Hi all,
Is it possible to implement MPLS/VPLS tunnels with Mikrotik RouterOS 7 over the internet to connect several remote offices to a central point? I am aware of the caveats involved, such as latency and jitter, but what else should I keep in mind? MTU?
I’m open to hearing your thoughts.
Kind regards!
Yes. It is possible to run MPLS over Layer 2 tunnels over the internet. Think GRE, openvpn, L2TP, openvpn, VXLAN, and Zerotier tunnels as examples.
Apart from which layer 2 tunnel type you use. Keep in mind the encryption overhead if going with GRE or L2TP or VXLAN. (usually openvpn, wireguard, or ipsec)
Zerotier does some “magic fragmenting” behind the scenes. Allowing MTU up to 2800 bytes over the tunnel. All other tunnel types. You would have to deal with usual MTU maximum of 1500 minus tunnel overhead. Expect for somewhere between 1370 - 1420 bytes over the tunnel after deducting encryption + layer 2 tunnel overhead.
Thank you for your response.

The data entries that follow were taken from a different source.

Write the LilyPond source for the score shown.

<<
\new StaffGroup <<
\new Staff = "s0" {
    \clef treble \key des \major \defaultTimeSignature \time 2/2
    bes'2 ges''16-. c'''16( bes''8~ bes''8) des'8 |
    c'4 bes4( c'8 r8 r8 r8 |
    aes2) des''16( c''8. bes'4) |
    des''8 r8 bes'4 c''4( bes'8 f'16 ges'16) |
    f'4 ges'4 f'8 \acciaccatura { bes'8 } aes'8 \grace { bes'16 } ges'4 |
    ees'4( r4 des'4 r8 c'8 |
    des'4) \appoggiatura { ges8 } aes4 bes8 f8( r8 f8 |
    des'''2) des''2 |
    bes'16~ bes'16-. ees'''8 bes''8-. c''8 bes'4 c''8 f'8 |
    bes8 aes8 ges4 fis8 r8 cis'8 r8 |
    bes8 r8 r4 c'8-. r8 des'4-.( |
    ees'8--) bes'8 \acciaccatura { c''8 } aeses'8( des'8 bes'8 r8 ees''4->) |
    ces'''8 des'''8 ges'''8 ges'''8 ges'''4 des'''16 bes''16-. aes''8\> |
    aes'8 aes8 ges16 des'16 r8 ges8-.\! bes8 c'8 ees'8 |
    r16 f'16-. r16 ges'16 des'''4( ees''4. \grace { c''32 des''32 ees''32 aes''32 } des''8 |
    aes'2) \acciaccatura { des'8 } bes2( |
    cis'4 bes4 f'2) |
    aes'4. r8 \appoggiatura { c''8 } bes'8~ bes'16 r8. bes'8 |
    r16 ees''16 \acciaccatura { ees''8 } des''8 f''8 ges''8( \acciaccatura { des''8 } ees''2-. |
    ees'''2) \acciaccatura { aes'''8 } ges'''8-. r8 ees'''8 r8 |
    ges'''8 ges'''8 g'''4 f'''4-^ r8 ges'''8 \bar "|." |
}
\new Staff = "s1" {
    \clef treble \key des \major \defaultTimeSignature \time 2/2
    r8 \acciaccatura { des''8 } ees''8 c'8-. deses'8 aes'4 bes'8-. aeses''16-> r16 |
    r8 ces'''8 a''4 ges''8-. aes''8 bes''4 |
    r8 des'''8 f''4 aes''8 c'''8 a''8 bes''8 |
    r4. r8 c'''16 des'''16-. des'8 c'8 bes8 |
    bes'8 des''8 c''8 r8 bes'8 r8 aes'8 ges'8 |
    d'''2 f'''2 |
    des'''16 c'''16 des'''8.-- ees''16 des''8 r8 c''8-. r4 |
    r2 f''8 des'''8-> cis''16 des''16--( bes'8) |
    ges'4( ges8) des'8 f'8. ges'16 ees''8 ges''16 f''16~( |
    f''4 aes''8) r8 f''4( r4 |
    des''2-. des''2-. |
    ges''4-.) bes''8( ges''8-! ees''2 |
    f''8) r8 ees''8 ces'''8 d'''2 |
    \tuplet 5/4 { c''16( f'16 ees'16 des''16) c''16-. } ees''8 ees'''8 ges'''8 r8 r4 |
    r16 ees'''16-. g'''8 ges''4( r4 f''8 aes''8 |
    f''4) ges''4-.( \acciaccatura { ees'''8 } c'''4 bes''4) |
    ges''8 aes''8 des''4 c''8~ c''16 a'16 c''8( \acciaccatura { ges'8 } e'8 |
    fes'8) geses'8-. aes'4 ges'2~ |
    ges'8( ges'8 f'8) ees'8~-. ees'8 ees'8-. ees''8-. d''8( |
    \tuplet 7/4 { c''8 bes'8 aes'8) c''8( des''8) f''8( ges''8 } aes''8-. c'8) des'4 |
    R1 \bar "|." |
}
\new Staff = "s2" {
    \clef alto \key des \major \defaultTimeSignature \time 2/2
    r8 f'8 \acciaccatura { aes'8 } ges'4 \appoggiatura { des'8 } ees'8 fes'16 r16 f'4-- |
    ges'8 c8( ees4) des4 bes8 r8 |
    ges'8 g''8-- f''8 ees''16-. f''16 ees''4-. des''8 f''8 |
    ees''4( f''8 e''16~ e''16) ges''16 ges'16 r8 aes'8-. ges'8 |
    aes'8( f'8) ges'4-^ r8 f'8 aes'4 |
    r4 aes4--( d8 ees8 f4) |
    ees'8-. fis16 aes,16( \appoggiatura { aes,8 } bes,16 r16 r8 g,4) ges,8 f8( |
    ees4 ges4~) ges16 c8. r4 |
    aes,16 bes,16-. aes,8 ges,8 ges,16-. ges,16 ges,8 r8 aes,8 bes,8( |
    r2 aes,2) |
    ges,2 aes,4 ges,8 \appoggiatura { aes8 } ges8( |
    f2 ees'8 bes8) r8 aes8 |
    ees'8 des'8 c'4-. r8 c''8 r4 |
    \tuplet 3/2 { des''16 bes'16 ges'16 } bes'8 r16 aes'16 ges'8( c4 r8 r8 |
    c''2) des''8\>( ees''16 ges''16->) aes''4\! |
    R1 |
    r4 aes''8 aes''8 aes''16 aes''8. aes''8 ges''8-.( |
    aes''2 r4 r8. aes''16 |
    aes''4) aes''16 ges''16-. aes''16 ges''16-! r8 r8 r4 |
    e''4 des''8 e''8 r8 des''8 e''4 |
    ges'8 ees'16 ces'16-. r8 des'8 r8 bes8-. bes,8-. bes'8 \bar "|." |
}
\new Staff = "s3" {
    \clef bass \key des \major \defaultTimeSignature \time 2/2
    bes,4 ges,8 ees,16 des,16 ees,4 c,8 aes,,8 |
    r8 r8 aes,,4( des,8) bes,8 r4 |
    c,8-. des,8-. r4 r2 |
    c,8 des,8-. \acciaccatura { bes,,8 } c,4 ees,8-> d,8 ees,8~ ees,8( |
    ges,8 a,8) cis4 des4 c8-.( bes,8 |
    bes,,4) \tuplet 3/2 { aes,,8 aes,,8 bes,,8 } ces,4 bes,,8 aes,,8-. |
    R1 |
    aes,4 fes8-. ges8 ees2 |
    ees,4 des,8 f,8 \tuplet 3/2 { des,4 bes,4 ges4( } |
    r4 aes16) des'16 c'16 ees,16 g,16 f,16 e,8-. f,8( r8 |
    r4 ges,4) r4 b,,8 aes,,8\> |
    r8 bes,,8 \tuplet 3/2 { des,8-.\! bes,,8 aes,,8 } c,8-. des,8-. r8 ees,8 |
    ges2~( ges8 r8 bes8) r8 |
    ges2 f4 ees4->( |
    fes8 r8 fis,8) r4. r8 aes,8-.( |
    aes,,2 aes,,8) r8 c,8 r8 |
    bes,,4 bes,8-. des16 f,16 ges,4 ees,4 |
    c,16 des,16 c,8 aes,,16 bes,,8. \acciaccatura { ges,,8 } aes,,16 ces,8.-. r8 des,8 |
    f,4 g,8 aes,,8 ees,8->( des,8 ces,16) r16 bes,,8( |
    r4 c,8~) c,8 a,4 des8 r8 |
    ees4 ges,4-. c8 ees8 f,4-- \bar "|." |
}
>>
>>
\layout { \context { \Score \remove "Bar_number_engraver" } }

I am considering different scenarios to meet the client’s requirement of connecting multiple branch offices to a central office, replacing their underperforming and expensive MPLS provider with a solution using regular dedicated internet providers and tunnels to achieve Layer 2 connectivity.
Considering that we are likely to have dynamic public IPs on the remote sites and a static public IP on the main site, I am considering VXLAN over IPSEC or VXLAN over WireGuard? What do you think? Any advice is much appreciated.